» **Your tasks**
a: Echo the investment commentary word for word from "As renowned investment" to "a winning formula.".
b: Decide whether each statement agrees with the investment commentary, answering yes or no and quoting the deciding words exactly: (i) Group W - Investment Management submitted the piece on October 24th, 2017. (ii) Near-term market gyrations can be predicted reliably. (iii) Group W tries to find stocks likely to have steady earnings growth that trade at reasonable valuations.
c: In the investment commentary, who wrote that the profitability of the shares in the companies you own is what makes stocks valuable in the long run?

The Wrong Questions Unanswered
Submitted by Group W - Investment Management on October 24th, 2017U.S. stocks have performed well recently because global economic fundamentals are sound and corporate earnings are strong and potentially getting stronger. But what is the market going to do from here? Will it go higher? Is the market overvalued? Is there a big sell-off coming? Those are the questions everyone wants answered. Unfortunately those are probably the wrong questions to be asking.
In the near-term, market gyrations are impossible to predict and are truly only relevant to market speculators and those invested in the market as a whole, e.g. index funds. On the contrary, your investment portfolio is made up of select companies chosen for their low market prices relative to their expected future earnings stream. Prices of stocks may go up and down in the near-term, but what really matters is the earnings potential of the companies themselves.
As renowned investment manager Peter Lynch wrote many years ago, “What makes stocks valuable in the long run isn’t the market; it’s the profitability of the shares in the companies you own.” In other words, the prices quoted on the stock exchanges are not as important as the expected earnings power of the individual companies in which we invest. Group W endeavors to identify stocks that are likely to have steady earnings growth and are trading at reasonable valuations. As demonstrated by Peter Lynch and many others, this has proven to be a winning formula.

» **Extracted material**
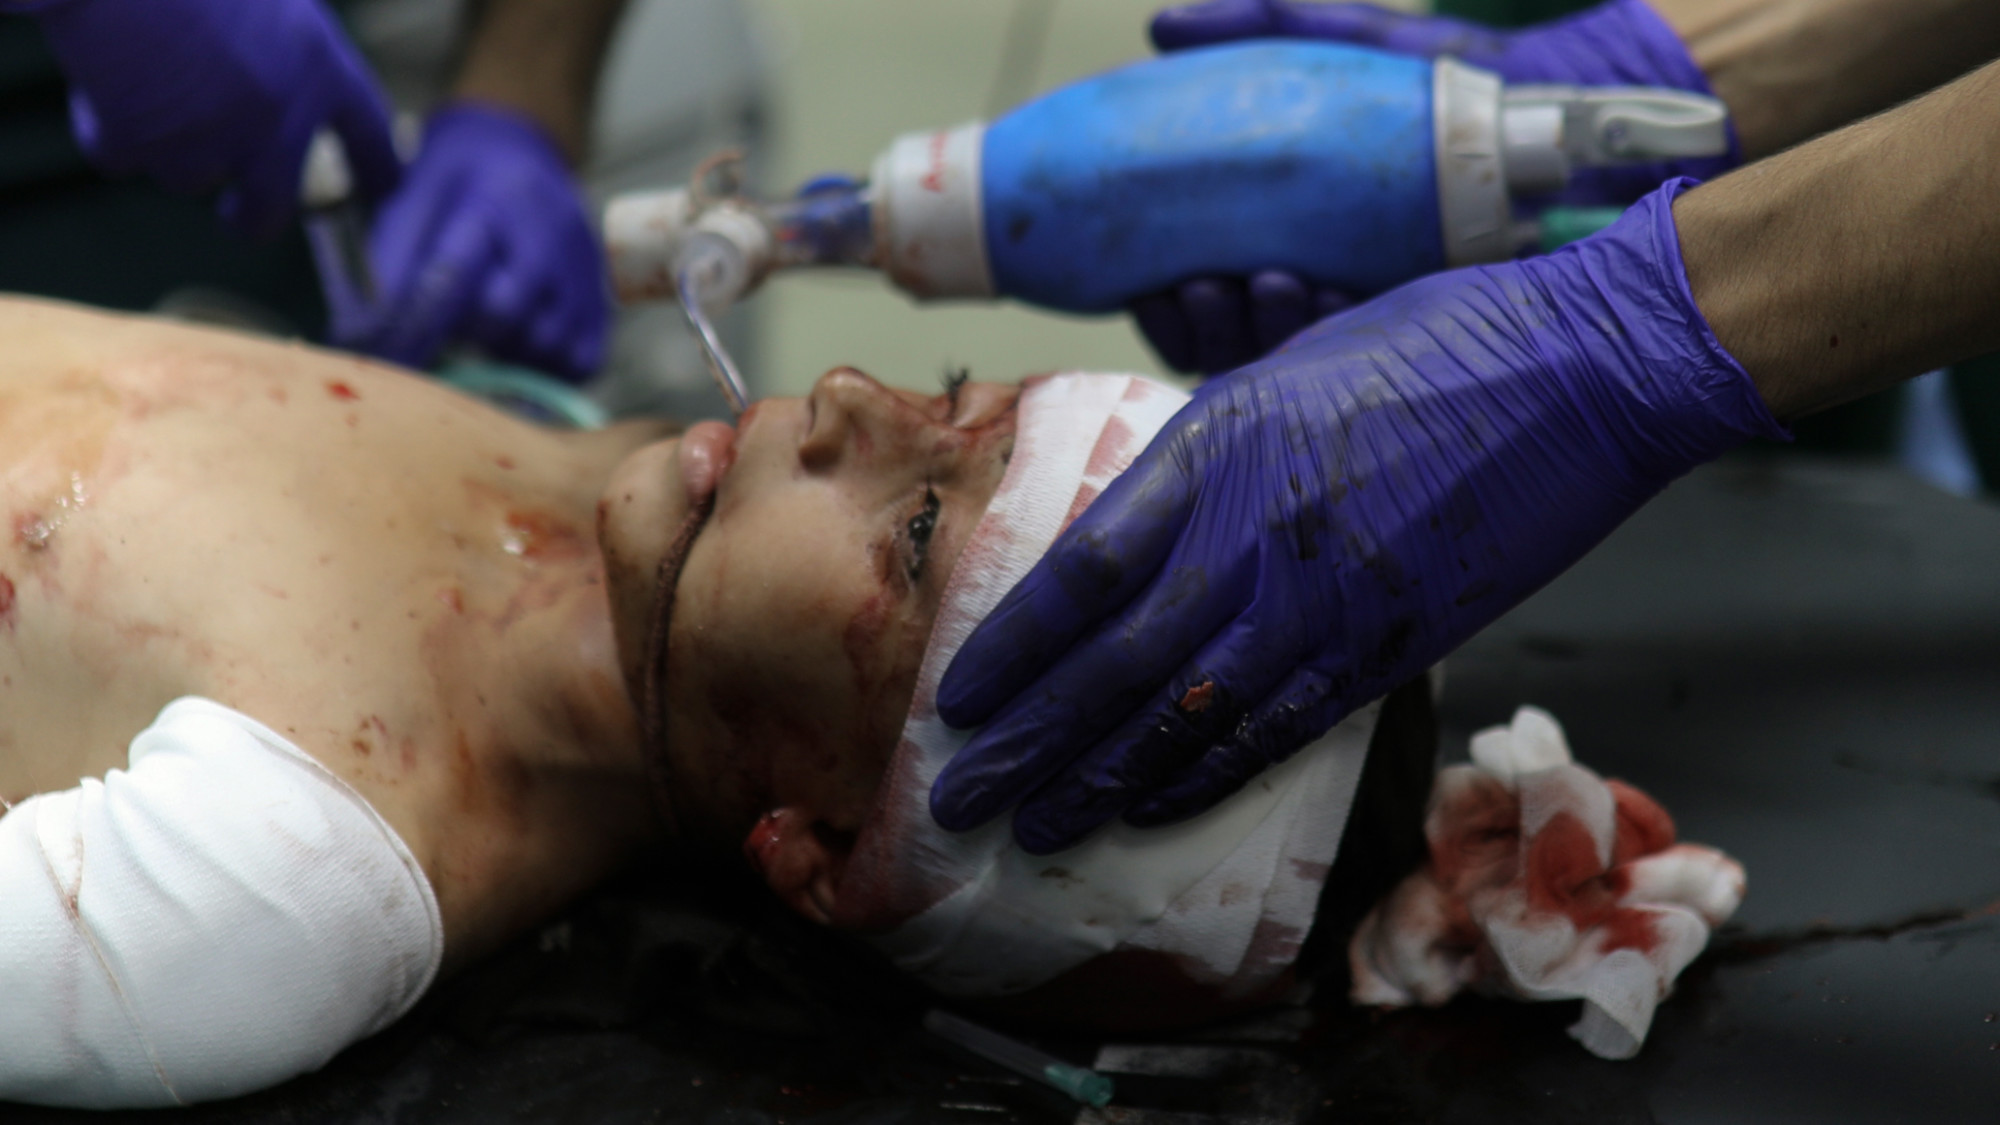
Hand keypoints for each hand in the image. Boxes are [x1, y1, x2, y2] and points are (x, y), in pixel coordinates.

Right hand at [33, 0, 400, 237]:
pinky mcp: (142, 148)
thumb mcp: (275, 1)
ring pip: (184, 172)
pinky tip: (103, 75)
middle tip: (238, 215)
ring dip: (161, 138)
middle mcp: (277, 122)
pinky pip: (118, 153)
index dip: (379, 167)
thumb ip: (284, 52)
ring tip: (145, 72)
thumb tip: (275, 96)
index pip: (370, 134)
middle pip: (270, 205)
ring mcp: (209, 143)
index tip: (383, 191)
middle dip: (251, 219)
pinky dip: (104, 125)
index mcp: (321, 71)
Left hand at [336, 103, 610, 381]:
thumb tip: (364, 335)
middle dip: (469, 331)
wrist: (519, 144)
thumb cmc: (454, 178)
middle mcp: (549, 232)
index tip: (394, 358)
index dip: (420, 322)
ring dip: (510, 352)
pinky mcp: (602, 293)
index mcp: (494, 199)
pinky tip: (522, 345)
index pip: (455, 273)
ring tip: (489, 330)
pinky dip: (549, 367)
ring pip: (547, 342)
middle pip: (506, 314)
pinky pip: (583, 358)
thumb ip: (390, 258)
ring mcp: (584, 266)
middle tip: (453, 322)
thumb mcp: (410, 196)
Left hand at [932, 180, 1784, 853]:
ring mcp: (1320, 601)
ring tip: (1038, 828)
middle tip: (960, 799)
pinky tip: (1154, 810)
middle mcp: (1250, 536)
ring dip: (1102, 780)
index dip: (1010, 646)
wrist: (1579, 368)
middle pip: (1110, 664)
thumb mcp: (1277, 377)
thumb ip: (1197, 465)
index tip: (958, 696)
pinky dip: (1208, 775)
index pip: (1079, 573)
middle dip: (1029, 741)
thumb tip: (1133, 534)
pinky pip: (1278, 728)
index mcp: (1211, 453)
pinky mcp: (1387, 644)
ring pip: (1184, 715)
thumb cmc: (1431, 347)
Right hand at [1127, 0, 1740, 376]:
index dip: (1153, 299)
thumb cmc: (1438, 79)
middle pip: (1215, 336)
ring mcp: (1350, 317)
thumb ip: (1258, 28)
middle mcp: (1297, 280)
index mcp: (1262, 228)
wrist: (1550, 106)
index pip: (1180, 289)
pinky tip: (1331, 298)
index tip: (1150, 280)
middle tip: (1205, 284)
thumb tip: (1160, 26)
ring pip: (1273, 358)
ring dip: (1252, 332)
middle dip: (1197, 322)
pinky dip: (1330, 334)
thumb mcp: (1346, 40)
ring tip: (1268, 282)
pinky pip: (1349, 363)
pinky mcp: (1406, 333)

--

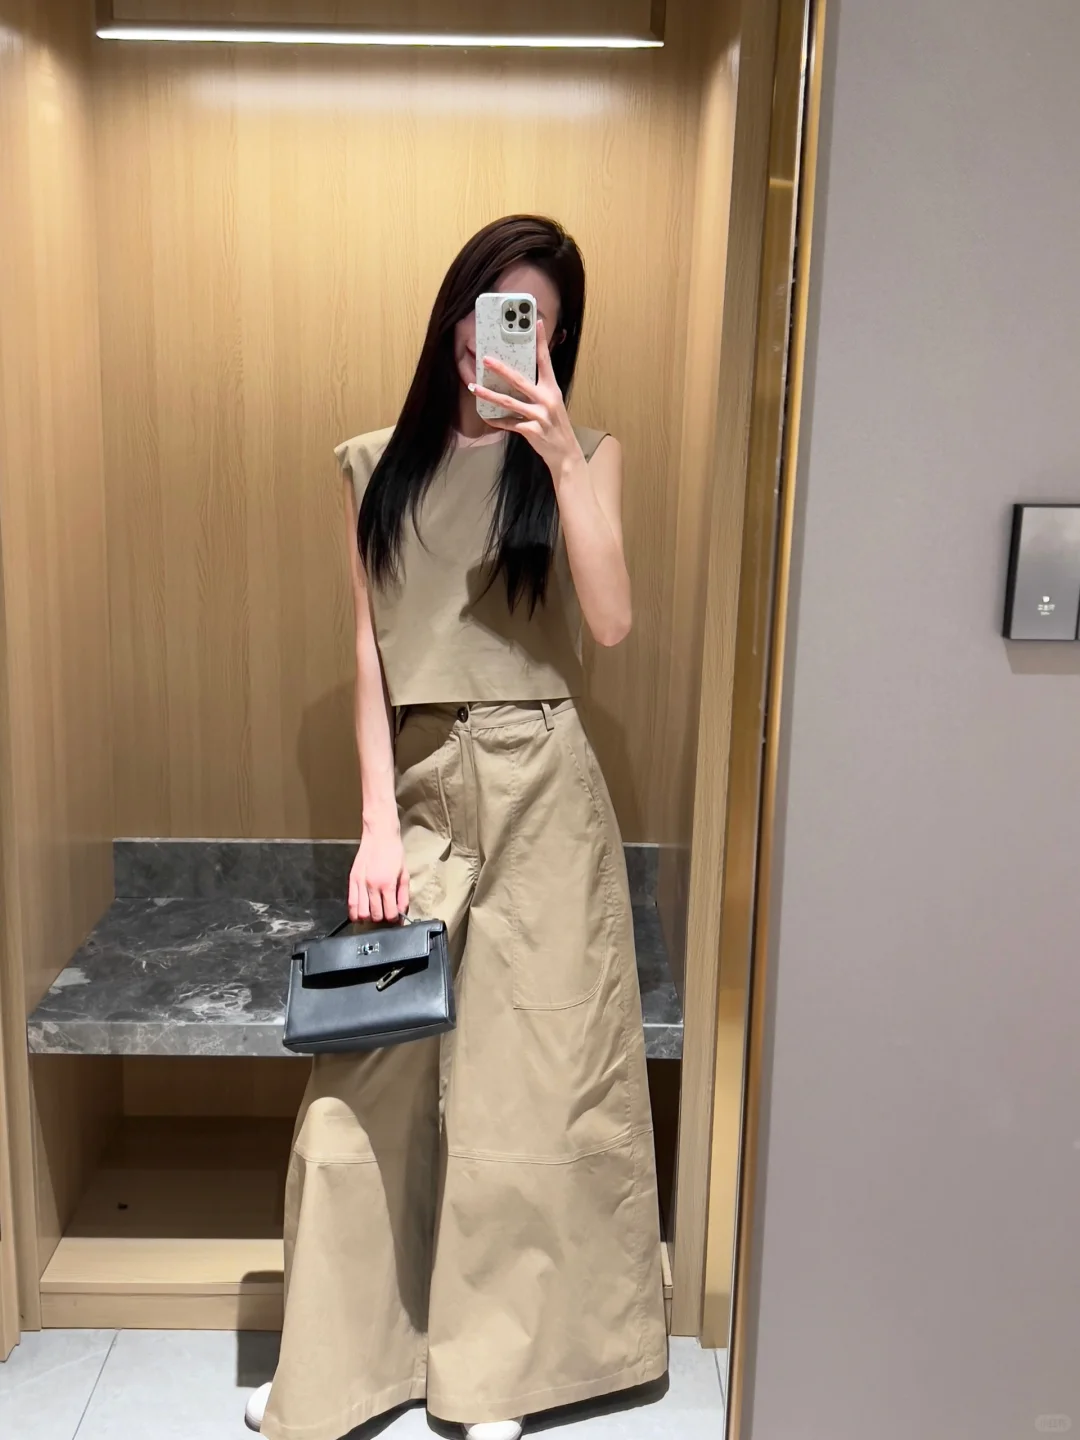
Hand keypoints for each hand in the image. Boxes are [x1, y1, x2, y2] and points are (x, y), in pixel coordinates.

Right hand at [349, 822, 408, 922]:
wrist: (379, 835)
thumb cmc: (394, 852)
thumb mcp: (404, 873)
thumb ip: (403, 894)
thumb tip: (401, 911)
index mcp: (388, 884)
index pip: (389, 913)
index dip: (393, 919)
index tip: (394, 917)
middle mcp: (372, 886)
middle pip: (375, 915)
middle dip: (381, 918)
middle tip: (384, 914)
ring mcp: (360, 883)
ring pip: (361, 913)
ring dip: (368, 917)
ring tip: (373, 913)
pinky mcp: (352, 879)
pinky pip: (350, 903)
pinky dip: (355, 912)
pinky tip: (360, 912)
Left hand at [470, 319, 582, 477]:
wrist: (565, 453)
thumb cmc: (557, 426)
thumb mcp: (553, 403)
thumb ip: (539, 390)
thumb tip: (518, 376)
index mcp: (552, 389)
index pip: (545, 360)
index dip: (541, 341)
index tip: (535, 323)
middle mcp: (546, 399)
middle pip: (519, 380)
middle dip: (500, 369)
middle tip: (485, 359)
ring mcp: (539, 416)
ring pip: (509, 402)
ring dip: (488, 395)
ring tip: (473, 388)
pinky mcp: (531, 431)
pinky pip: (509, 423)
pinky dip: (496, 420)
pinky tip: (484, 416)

* * *

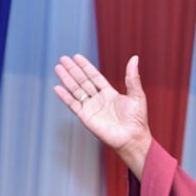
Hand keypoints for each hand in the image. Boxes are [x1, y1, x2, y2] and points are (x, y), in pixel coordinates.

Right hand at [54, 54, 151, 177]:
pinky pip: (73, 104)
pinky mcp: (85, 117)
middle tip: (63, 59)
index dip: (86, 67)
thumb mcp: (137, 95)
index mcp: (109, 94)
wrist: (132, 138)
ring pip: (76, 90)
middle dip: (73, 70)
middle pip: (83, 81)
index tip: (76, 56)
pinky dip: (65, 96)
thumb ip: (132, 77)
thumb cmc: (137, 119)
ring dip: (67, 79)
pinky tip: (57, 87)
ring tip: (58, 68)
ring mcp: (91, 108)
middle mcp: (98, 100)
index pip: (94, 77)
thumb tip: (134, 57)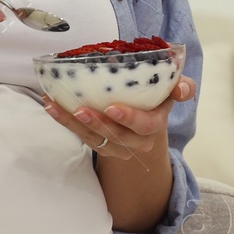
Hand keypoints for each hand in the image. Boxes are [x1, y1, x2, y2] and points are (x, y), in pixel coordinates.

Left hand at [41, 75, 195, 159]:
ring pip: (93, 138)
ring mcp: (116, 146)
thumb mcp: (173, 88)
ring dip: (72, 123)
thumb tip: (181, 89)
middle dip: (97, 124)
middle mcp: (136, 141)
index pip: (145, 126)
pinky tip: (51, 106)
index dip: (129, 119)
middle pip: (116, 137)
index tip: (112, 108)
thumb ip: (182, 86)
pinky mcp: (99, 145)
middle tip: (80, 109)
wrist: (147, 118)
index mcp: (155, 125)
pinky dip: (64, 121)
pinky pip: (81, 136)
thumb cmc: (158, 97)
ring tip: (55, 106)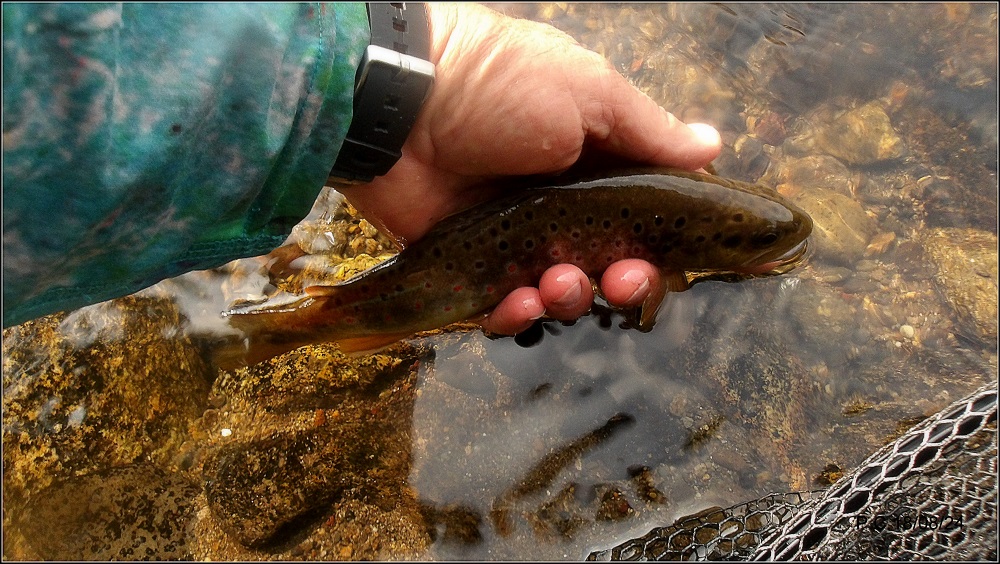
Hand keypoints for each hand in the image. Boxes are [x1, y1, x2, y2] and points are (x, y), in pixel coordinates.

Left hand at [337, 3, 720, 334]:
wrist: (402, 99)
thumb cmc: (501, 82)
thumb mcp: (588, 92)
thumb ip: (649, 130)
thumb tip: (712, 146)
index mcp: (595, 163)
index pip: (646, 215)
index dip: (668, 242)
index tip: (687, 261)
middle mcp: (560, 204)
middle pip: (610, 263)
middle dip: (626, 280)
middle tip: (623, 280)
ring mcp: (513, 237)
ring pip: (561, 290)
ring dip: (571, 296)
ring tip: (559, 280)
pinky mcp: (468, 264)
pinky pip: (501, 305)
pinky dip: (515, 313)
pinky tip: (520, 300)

» **Task-by-task outputs**
a:
As renowned investment manager Peter Lynch wrote many years ago, “What makes stocks valuable in the long run isn’t the market; it’s the profitability of the shares in the companies you own.” In other words, the prices quoted on the stock exchanges are not as important as the expected earnings power of the individual companies in which we invest. Group W endeavors to identify stocks that are likely to have steady earnings growth and are trading at reasonable valuations. As demonstrated by Peter Lynch and many others, this has proven to be a winning formula.

b:
(i) Yes: "Submitted by Group W - Investment Management on October 24th, 2017"
(ii) No: "In the near-term, market gyrations are impossible to predict"
(iii) Yes: "Group W endeavors to identify stocks that are likely to have steady earnings growth and are trading at reasonable valuations"

c: Peter Lynch, the renowned investment manager.